• Task objective: Would it be possible to copy exactly the lines from the one containing "[562, 145, 843, 576] [111, 130, 840, 591]" to the end of the entries, including both and nothing else?

• Data excerpts:
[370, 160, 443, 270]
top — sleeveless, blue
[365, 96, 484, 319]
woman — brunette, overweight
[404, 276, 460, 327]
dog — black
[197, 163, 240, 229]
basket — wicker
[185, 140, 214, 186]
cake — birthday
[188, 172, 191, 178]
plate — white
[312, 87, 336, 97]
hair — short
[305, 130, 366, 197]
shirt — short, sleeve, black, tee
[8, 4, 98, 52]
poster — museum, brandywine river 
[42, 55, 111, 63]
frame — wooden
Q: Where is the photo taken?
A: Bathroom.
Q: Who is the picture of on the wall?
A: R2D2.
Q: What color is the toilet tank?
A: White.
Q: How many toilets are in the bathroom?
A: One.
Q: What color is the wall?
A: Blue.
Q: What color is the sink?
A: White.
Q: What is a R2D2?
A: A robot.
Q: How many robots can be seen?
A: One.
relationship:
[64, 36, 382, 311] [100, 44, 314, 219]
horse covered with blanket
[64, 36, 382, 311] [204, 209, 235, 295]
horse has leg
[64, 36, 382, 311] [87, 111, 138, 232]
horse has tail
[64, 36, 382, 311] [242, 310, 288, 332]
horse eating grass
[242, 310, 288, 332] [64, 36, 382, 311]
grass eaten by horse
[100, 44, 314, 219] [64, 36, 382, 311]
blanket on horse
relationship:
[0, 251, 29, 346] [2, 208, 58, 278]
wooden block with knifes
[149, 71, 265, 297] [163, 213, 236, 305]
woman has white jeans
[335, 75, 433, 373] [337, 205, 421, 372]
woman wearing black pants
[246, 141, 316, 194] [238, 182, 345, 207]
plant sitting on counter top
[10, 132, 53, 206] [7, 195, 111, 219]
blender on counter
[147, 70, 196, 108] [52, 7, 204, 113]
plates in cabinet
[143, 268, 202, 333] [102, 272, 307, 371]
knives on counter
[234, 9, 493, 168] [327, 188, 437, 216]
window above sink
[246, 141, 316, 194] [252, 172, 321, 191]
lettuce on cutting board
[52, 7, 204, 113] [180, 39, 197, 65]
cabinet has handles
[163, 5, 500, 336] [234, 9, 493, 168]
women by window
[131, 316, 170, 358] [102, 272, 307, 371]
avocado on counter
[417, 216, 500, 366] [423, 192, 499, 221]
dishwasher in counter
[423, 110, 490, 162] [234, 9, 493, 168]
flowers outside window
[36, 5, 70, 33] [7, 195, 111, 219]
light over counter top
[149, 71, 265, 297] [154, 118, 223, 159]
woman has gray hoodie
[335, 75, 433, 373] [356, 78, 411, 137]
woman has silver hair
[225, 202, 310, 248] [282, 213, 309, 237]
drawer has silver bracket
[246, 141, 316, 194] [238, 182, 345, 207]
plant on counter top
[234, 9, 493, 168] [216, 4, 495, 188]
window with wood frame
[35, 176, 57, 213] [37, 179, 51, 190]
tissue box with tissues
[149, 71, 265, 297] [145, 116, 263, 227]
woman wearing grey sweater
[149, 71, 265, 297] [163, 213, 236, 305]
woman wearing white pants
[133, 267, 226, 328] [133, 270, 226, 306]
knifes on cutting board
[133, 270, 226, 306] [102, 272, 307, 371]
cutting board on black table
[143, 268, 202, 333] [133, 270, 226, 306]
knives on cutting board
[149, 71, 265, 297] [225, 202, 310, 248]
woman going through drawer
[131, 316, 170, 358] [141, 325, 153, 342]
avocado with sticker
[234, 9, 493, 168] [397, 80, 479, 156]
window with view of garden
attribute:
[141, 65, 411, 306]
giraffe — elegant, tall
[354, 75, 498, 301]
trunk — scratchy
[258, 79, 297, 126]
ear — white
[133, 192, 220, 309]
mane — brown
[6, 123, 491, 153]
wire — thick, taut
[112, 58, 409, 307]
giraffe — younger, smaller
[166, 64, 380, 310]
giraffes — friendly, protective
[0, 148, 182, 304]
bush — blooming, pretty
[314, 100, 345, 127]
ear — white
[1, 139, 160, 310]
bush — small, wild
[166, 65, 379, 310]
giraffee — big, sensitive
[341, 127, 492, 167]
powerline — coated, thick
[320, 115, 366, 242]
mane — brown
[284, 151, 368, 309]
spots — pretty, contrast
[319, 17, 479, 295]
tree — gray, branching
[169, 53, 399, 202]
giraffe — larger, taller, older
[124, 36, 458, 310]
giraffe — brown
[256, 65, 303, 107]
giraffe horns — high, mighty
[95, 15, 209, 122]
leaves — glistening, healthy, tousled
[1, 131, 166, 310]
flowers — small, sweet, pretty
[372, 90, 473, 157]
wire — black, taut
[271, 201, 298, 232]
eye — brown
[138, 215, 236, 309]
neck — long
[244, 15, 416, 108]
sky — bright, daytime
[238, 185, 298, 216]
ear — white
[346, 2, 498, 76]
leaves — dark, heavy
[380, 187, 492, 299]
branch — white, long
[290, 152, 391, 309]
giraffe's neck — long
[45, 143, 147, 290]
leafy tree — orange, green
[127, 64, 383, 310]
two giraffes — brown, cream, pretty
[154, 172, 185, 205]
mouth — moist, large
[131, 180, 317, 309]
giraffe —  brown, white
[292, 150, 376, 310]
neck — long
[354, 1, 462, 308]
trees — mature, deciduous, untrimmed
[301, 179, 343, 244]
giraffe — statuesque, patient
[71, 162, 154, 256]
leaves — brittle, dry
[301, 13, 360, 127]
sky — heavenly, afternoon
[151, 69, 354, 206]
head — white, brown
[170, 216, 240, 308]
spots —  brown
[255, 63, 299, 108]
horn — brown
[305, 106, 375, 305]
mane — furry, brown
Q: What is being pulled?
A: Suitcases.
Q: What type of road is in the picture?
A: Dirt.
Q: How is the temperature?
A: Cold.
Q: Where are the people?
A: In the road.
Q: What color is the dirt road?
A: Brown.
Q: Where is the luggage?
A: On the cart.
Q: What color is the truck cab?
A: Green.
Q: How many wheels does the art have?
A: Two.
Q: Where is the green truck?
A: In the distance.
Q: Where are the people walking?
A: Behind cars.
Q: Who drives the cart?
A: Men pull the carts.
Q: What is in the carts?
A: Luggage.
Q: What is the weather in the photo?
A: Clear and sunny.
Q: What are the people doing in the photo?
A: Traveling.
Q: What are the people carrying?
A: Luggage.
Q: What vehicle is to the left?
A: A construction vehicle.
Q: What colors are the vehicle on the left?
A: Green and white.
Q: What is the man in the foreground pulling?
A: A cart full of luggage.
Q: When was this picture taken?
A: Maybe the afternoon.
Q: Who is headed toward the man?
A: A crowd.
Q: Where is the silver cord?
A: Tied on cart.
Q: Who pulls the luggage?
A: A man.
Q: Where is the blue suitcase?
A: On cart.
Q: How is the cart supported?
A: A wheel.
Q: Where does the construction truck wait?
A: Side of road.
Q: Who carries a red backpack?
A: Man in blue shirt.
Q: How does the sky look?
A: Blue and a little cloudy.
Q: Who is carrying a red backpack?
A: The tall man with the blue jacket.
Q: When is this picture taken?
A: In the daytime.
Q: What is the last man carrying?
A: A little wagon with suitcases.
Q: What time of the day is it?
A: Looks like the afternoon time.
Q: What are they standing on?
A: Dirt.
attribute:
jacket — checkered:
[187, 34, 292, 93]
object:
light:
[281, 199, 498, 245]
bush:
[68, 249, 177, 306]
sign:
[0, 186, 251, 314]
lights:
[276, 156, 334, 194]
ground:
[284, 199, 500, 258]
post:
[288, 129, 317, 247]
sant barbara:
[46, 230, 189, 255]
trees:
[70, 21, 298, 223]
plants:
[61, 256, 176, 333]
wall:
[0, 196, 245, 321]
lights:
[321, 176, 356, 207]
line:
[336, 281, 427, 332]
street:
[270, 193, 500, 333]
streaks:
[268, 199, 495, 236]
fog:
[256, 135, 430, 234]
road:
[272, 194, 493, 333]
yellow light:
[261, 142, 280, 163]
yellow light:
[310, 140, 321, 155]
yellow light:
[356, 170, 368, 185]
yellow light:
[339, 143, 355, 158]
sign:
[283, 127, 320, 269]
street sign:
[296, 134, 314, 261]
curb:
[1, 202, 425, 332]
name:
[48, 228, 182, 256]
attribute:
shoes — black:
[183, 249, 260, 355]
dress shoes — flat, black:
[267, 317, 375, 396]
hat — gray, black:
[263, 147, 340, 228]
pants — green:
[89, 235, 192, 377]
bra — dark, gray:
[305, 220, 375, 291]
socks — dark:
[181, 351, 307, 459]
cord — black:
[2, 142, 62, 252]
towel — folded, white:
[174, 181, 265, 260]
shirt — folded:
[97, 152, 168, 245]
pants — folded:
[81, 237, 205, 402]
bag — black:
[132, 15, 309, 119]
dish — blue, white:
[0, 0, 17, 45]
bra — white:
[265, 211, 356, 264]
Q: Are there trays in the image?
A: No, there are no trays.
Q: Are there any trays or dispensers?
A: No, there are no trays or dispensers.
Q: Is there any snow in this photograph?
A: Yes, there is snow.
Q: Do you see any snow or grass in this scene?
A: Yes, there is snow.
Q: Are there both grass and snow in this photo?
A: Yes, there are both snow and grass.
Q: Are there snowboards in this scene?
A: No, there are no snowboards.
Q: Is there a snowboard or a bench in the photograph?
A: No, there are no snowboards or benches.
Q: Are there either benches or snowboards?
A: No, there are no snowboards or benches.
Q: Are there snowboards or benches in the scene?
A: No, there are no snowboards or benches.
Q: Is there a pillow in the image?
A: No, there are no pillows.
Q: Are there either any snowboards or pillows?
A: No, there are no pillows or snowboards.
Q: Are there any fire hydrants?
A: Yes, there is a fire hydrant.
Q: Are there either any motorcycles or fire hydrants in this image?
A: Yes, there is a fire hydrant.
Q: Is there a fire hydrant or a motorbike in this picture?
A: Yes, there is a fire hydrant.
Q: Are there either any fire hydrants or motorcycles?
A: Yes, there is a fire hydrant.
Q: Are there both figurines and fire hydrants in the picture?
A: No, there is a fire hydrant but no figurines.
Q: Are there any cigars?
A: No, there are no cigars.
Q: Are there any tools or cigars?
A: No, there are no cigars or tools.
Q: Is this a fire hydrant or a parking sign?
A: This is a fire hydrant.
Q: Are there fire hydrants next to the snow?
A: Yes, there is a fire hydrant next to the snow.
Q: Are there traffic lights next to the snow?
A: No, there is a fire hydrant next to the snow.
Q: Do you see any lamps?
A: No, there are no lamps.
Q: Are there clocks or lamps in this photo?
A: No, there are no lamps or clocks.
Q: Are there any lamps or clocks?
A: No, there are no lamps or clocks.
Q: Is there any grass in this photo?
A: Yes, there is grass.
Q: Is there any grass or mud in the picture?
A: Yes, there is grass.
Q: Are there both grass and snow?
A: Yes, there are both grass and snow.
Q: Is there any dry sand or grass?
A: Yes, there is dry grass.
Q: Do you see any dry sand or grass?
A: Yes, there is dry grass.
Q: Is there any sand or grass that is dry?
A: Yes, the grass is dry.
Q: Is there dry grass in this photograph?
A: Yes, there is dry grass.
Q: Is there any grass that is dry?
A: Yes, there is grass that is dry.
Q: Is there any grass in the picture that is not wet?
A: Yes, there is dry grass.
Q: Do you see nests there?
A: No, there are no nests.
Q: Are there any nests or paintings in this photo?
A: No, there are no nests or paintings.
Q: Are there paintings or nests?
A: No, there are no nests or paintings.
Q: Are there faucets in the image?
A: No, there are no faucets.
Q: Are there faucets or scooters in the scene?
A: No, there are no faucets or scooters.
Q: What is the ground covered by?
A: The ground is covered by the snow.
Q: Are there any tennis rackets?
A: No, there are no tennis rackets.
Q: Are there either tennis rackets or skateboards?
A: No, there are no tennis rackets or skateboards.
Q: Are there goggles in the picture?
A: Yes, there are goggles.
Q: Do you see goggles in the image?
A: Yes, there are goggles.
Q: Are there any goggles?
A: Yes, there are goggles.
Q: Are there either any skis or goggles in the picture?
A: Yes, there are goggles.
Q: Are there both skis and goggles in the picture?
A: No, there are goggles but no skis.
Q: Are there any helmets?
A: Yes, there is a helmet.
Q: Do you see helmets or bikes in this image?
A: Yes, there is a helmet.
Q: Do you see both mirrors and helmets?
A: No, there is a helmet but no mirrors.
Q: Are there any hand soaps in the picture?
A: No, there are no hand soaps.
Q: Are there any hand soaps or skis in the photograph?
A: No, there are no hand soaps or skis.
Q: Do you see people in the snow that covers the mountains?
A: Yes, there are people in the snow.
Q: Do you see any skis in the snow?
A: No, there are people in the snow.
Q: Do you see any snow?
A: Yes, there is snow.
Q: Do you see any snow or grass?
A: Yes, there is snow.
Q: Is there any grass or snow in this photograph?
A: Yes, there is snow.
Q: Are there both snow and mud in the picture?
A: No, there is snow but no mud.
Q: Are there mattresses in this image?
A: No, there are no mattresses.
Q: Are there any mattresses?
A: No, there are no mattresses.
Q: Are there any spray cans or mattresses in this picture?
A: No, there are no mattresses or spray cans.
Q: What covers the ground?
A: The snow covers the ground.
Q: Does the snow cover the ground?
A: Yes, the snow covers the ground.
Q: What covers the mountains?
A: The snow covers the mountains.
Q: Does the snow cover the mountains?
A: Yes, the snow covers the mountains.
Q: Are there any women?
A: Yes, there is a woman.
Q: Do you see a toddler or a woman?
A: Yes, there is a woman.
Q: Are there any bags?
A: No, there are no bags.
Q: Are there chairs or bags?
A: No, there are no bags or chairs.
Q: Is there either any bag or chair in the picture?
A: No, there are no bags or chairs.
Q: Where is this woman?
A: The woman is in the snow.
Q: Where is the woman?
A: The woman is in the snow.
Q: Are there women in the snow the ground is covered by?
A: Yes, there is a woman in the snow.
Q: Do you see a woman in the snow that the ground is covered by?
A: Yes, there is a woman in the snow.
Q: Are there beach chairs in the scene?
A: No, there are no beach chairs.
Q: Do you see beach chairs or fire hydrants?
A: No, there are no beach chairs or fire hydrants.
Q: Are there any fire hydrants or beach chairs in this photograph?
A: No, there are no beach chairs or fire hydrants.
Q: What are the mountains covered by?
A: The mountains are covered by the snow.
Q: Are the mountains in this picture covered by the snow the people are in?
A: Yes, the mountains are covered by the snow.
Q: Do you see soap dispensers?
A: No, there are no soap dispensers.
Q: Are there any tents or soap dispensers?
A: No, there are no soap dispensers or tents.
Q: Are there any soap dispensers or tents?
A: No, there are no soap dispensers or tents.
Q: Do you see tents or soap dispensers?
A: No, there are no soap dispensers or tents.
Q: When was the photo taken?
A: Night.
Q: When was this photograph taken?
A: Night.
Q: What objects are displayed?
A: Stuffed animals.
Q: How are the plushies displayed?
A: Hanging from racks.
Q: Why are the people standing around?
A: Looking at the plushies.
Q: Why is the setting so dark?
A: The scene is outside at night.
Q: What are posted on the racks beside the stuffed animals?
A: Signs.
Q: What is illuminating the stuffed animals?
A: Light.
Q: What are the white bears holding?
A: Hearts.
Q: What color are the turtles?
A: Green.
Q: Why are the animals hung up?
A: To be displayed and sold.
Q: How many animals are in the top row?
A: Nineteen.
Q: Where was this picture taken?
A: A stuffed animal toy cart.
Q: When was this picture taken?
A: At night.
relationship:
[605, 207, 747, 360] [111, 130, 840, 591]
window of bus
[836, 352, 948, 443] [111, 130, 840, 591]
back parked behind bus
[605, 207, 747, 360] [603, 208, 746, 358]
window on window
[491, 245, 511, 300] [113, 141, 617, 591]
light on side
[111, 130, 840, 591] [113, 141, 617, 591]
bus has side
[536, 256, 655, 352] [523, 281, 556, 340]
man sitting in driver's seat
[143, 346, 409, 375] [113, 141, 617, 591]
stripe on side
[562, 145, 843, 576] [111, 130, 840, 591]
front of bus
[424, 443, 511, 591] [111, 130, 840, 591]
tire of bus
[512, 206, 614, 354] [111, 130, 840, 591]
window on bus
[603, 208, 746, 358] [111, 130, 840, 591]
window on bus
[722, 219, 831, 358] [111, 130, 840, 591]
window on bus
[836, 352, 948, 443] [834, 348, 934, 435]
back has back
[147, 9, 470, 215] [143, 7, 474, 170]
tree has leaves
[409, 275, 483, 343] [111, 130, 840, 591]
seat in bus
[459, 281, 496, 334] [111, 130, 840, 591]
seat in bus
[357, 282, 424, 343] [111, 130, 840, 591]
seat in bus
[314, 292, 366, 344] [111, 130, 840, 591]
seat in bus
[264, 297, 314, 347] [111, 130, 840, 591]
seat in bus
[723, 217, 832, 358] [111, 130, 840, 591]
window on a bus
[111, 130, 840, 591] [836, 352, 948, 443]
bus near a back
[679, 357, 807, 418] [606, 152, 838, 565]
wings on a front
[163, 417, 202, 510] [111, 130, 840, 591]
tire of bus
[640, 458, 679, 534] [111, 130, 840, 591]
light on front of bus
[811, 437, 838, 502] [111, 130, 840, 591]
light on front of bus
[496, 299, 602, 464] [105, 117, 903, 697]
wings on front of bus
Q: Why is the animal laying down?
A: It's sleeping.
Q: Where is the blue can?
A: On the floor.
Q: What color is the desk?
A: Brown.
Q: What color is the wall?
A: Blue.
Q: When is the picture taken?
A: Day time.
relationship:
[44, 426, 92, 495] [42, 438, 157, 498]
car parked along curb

• Answer to the exercise:
[562, 145, 843, 576] [111, 130, 840, 591]
front of bus
[424, 443, 511, 591] [111, 130, 840, 591]
tire of bus
[512, 206, 614, 354] [111, 130, 840, 591]
window on bus
[603, 208, 746, 358] [111, 130, 840, 591]
window on bus
[722, 219, 831, 358] [111, 130, 840, 591]
window on bus
[836, 352, 948, 443] [834, 348, 934, 435]
back has back
[147, 9, 470, 215] [143, 7, 474, 170]
tree has leaves
[409, 275, 483, 343] [111, 130, 840, 591]
seat in bus
[459, 281, 496, 334] [111, 130, 840, 591]
seat in bus
[357, 282, 424, 343] [111, 130, 840, 591]
seat in bus
[314, 292, 366, 344] [111, 130, 840, 591]
seat in bus
[264, 297, 314, 347] [111, 130, 840, 591]
seat in bus
[723, 217, 832, 358] [111, 130, 840, 591]
window on a bus
[111, 130, 840, 591] [836, 352, 948, 443]
bus near a back
[679, 357, 807, 418] [606, 152, 838, 565]
wings on a front
[163, 417, 202, 510] [111, 130, 840, 591]
tire of bus
[640, 458, 679, 534] [111, 130, 840, 591]
light on front of bus
[811, 437, 838, 502] [111, 130, 840, 591]
light on front of bus
[496, 299, 602, 464] [105, 117, 903, 697]
wings on front of bus
Q: Why is the animal laying down?
A: It's sleeping.
Q: Where is the blue can?
A: On the floor.
Q: What color is the desk?
A: Brown.
Q: What color is the wall?
A: Blue.
Q: When is the picture taken?
A: Day time.
relationship:
[44, 426, 92, 495] [42, 438, 157, 498]
car parked along curb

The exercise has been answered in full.